As you know, I have been blessed by many of her insights, and my answer to this question is "yes!". We have much to gain.

Thirdly, and lastly, let's ask "Does implementing Charlotte Mason's method in our home learning require us to follow every part of that method"? CM said that for "the programme" (as it was called in her schools) to really produce the excellent results for which it was known, it had to be followed completely. Every part left out could be expected to weaken the end result. That may be so. I have not yet come across a part of the programme that violates my conscience, but if I should someday meet up with a CM practice with which I disagree wholeheartedly, again, there is no way I'm going to accept what I believe may compromise the Word of God and the spiritual lives of my family. So, if I must drop part of the programme, let my children be academically inferior to Charlotte's students at the end of the day!
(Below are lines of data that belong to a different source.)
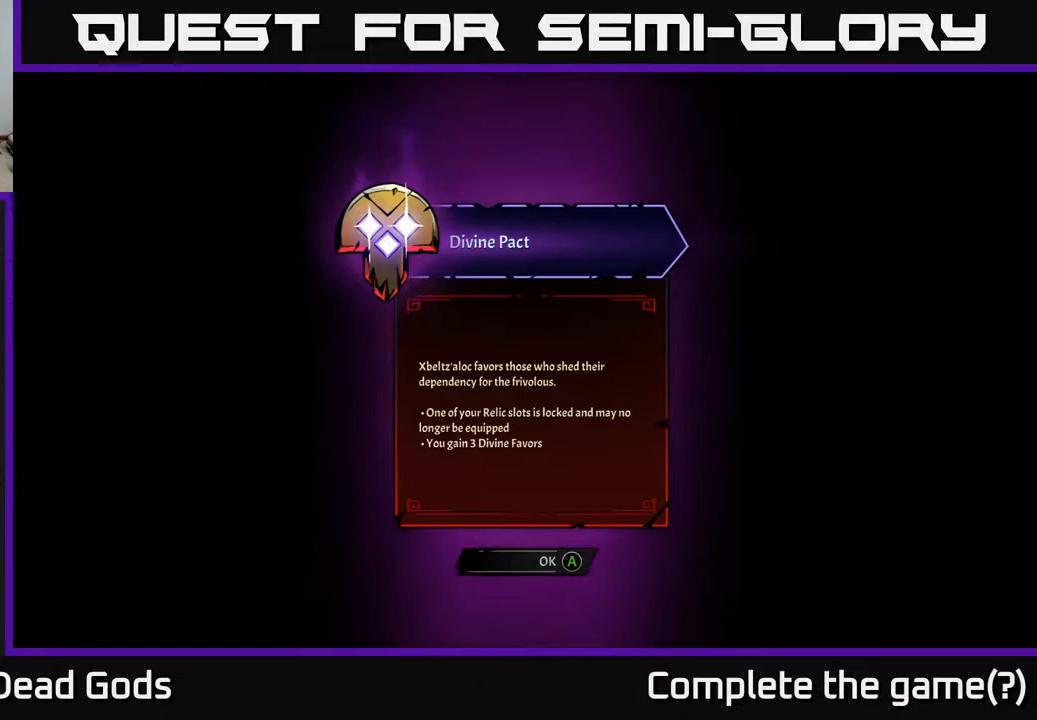
{"buttons": [], "left_stick": "center", "right_stick": "center", "events": []}
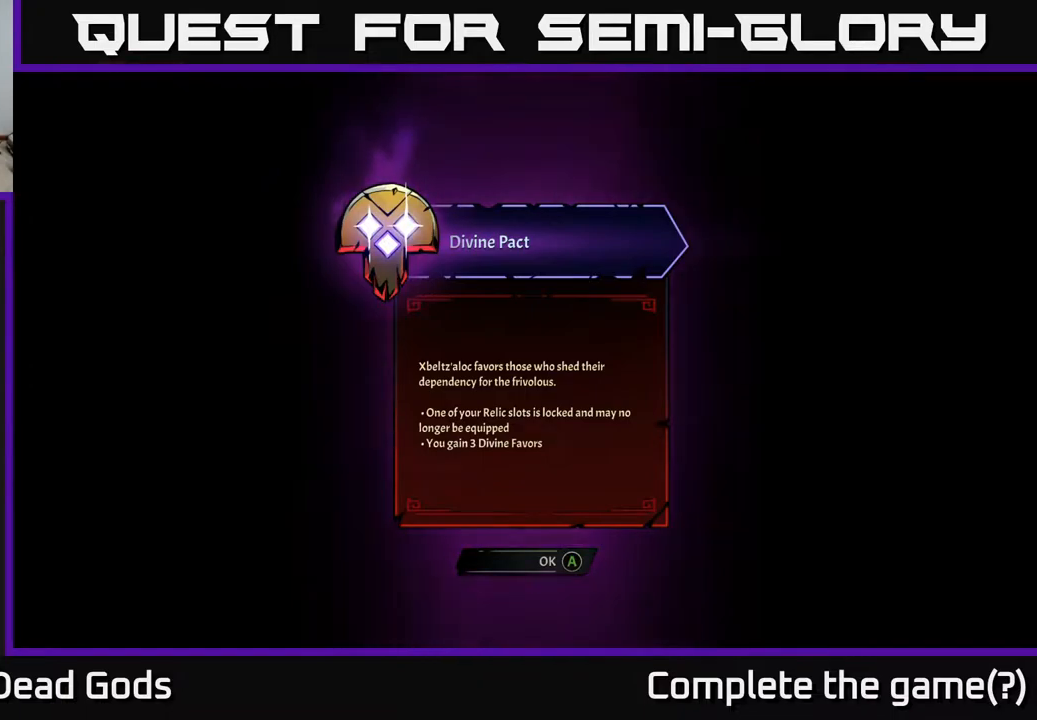
{"buttons": [], "left_stick": "center", "right_stick": "center", "events": []}
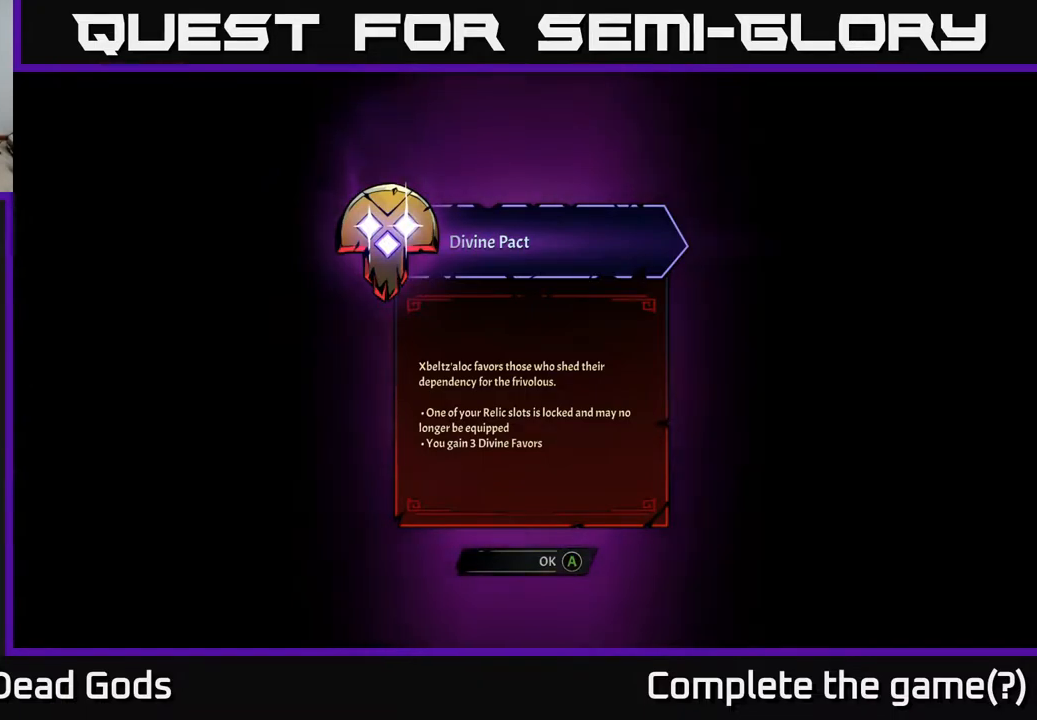
{"buttons": [], "left_stick": "center", "right_stick": "center", "events": [[367, "A", "down"], [483, "A", "up"]]}
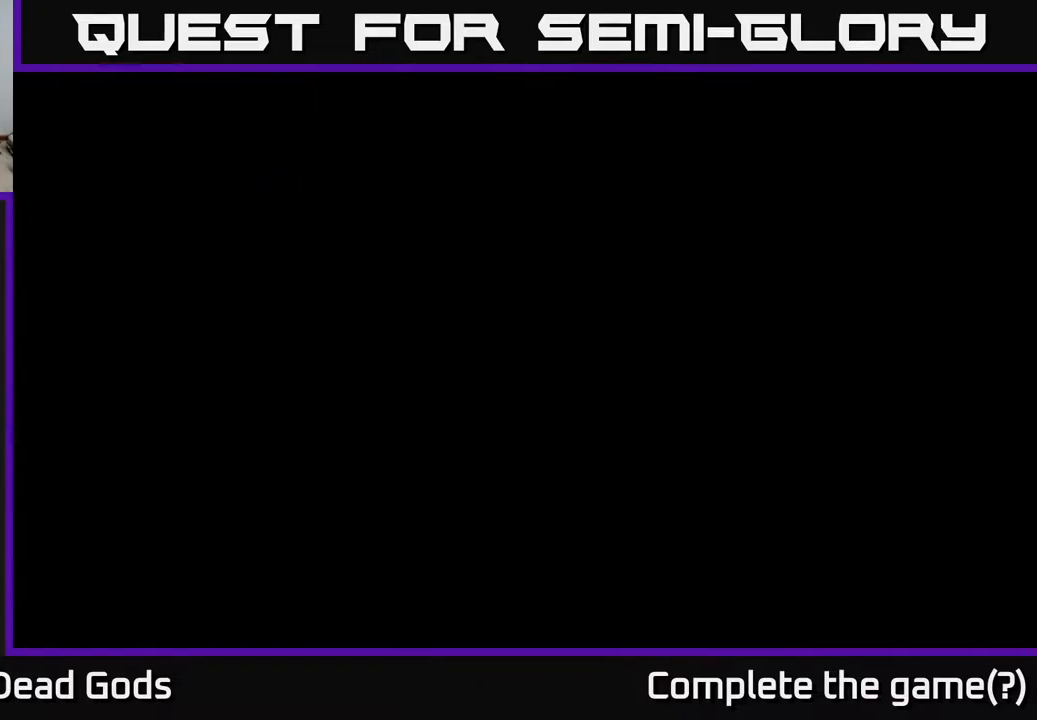
{"buttons": [], "left_stick": "center", "right_stick": "center", "events": []}
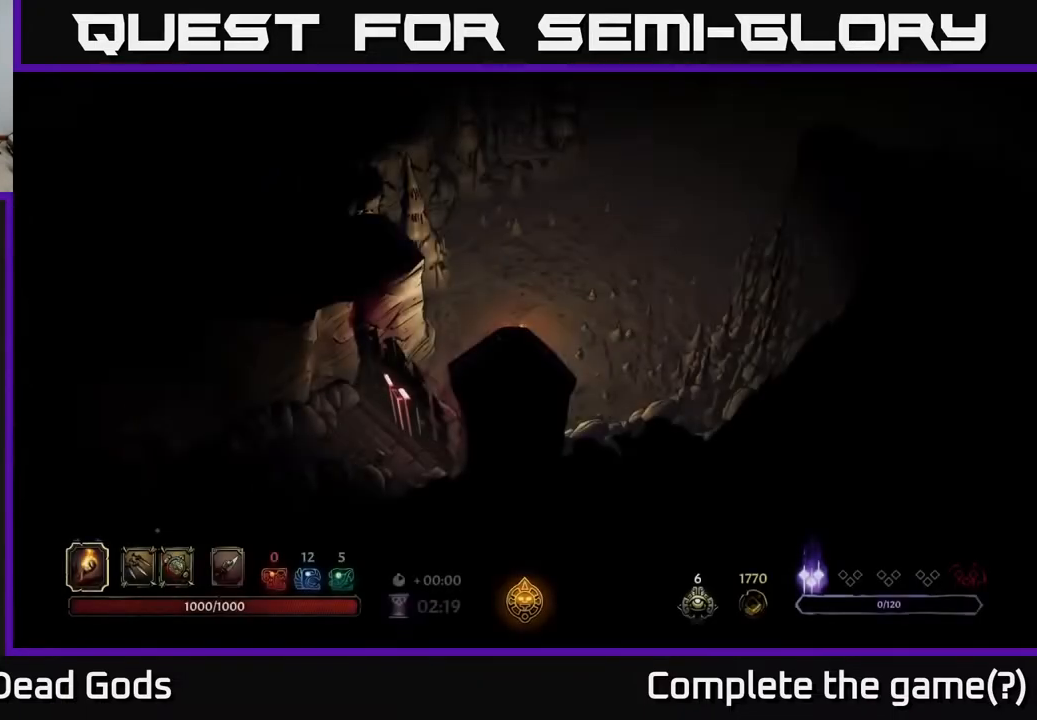
{"buttons": [], "left_stick": "center", "right_stick": "center", "events": [[350, "left_stick", "up"], [467, "left_stick", "center"]]}
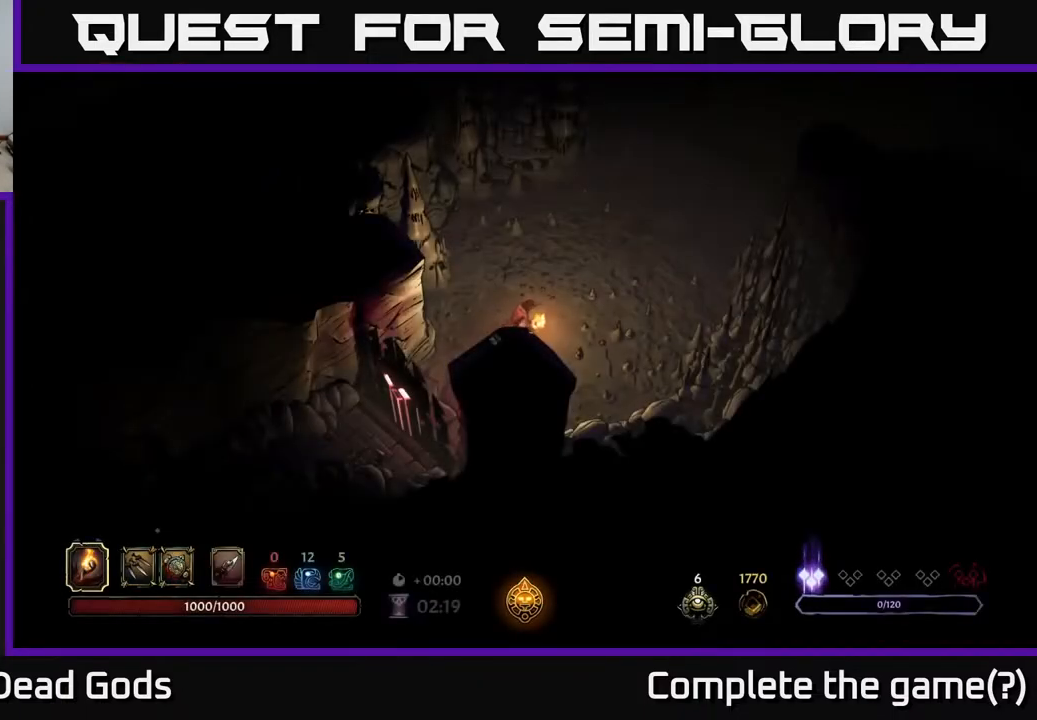
{"buttons": [], "left_stick": "up-right", "right_stick": "center", "events": [[17, "left_stick", "up-right"]]}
Excellent education is our goal, but it is not our highest goal. There are elements in a CM education that we may leave out, and there are things she advises against that we will most definitely add in. Our version of CM will be strongly influenced by the truths to which we hold so dearly :)

There you have it! :) My official Charlotte Mason disclaimer. I admit, you do have to eat the meat and throw away a few of the small bones with this method. BUT, Miss Mason offers so much wisdom, grace, and truth regarding education that the meat is plentiful and exceptionally worth it.